Several of the album's songs were featured in TV shows. The album's lead single, "You Give Me Something", appeared in an episode of American television series Ugly Betty, an episode of Doctor Who, and a promo for FX. The song "This Boy" appeared in an episode of the CW show One Tree Hill (Series 4, Episode 17).
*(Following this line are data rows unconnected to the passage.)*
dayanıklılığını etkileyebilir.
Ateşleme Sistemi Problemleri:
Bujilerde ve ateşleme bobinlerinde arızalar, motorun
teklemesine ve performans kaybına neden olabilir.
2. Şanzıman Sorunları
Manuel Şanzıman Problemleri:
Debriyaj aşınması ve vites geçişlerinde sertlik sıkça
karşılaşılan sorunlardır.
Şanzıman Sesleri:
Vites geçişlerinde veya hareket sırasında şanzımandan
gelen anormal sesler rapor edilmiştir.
The bonus track "Better Man" was played in an episode of What About Brian and in an episode of Grey's Anatomy.

==Track listing==

Standard version
| No. | Title | Writer(s) | Producer(s) | Length |
|---|---|---|---|---|
| 1. | "Under the Influence" | James Morrison; Jimmy Hogarth; Steve McEwan; | Martin Terefe | 4:07 |
| 2. | "You Give Me Something" | Morrison; Francis White; | Eg White | 3:33 |
| 3. | "Wonderful World" | Morrison; White; | Terefe | 3:30 |
| 4. | "The Pieces Don't Fit Anymore" | Morrison; Martin Brammer; Steve Robson; | Robson | 4:17 |
| 5. | "One Last Chance" | Morrison; Tim Kellett; Kevin Andrews; | Terefe | 4:47 |
| 6. | "Undiscovered" | Morrison; Brammer; Robson; | Robson | 3:29 |
| 7. | "The Letter" | Morrison; Wayne Hector; David Frank; | Terefe | 3:14 |
| 8. | "Call the Police" | Morrison; White; | Terefe | 3:46 |
| 9. | "This Boy" | Morrison; Kellett; | Terefe | 3:54 |
| 10. | "If the Rain Must Fall" | Morrison; Terefe; | Terefe | 4:05 |
| 11. | "The Last Goodbye" | Morrison; Hogarth; McEwan; | Terefe | 5:12 |

UK version
| No. | Title | Writer(s) | Producer(s) | Length |
|---|---|---|---|---|
| 11. | "How Come" | Morrison; Hogarth; McEwan; | Hogarth | 3:26 |
| 12. | "The Last Goodbye" | Morrison; Hogarth; McEwan; | Terefe | 5:12 |
| 13. | "Better Man" | Morrison; Julian Gallagher; Kim Richie; | Terefe | 3:52 |

US version
| No. | Title | Writer(s) | Producer(s) | Length |
|---|---|---|---|---|
| 11. | "Better Man" | Morrison; Julian Gallagher; Kim Richie; | Terefe | 3:52 |
| 12. | "The Last Goodbye" | Morrison; Hogarth; McEwan; | Terefe | 5:12 |

Japanese iTunes version
| No. | Title | Writer(s) | Producer(s) | Length |
|---|---|---|---|---|
| 11. | "How Come" | James Morrison; Hogarth; McEwan; | Hogarth | 3:26 |
| 12. | "The Last Goodbye" | Morrison; Hogarth; McEwan; | Terefe | 5:12 |
| 13. | "My Uprising" | Morrison; Hogarth; McEwan; | Hogarth | 3:42 |
| 14. | "Better Man" | Morrison; Julian Gallagher; Kim Richie; | Terefe | 3:52 |

==Charts==

===Weekly charts===

| Chart (2006–07) | Peak position |
|---|---|
| Australian Albums (ARIA) | 17 |
| Austrian Albums (Ö3 Austria) | 14 |
| Belgian Albums (Ultratop Flanders) | 28 |
| Belgian Albums (Ultratop Wallonia) | 15 |
| Canadian Albums (Billboard) | 81 |
| Danish Albums (Hitlisten) | 6 |
| Dutch Albums (Album Top 100) | 5 |
| French Albums (SNEP) | 9 |
| German Albums (Offizielle Top 100) | 13 |
| Italian Albums (FIMI) | 16 |
| New Zealand Albums (RMNZ) | 4 |
| Norwegian Albums (VG-lista) | 14 |
| Portuguese Albums (AFP) | 17 |
| Swedish Albums (Sverigetopplistan) | 10 |
| Swiss Albums (Schweizer Hitparade) | 15 |
| UK Albums (OCC) | 1 |
| US Billboard 200 | 24 |

===Year-end charts===

| Chart (2006) | Position |
|---|---|
| Dutch Albums (Album Top 100) | 35 |
| UK Albums (OCC) | 10 |
| Chart (2007) | Position |
| Belgian Albums (Ultratop Flanders) | 95 |
| Belgian Albums (Ultratop Wallonia) | 65 |
| Dutch Albums (Album Top 100) | 28 |
| French Albums (SNEP) | 82 |
| Swiss Albums (Schweizer Hitparade) | 78 |
| UK Albums (OCC) | 23 |
| Chart (2008) | Position |
| UK Albums (OCC) | 185 |
| Chart (2009) | Position |
| UK Albums (OCC) | 109 |

==Certifications==

| Region | Certification | Certified units/sales |
| Australia (ARIA) | Platinum | 70,000^{^} |
| Denmark (IFPI Danmark) | 2× Platinum | 40,000^{‡} |
| Europe (IFPI) | Platinum | 1,000,000^{*} |
| Germany (BVMI) | Gold | 100,000^{^} |
| Ireland (IRMA) | Platinum | 15,000^{^} |
| Japan (RIAJ) | Gold | 100,000^{^} |
| Netherlands (NVPI) | Platinum | 70,000^{^} |
| New Zealand (RMNZ) | Gold | 7,500^{^} |
| Switzerland (IFPI Switzerland) | Gold | 15,000^{^} |
| United Kingdom (BPI) | 5× Platinum | 1,500,000^{^} |
^{*} Sales figures based on certification alone. ^{^} Shipments figures based on certification alone. ^{‡} Sales+streaming figures based on certification alone.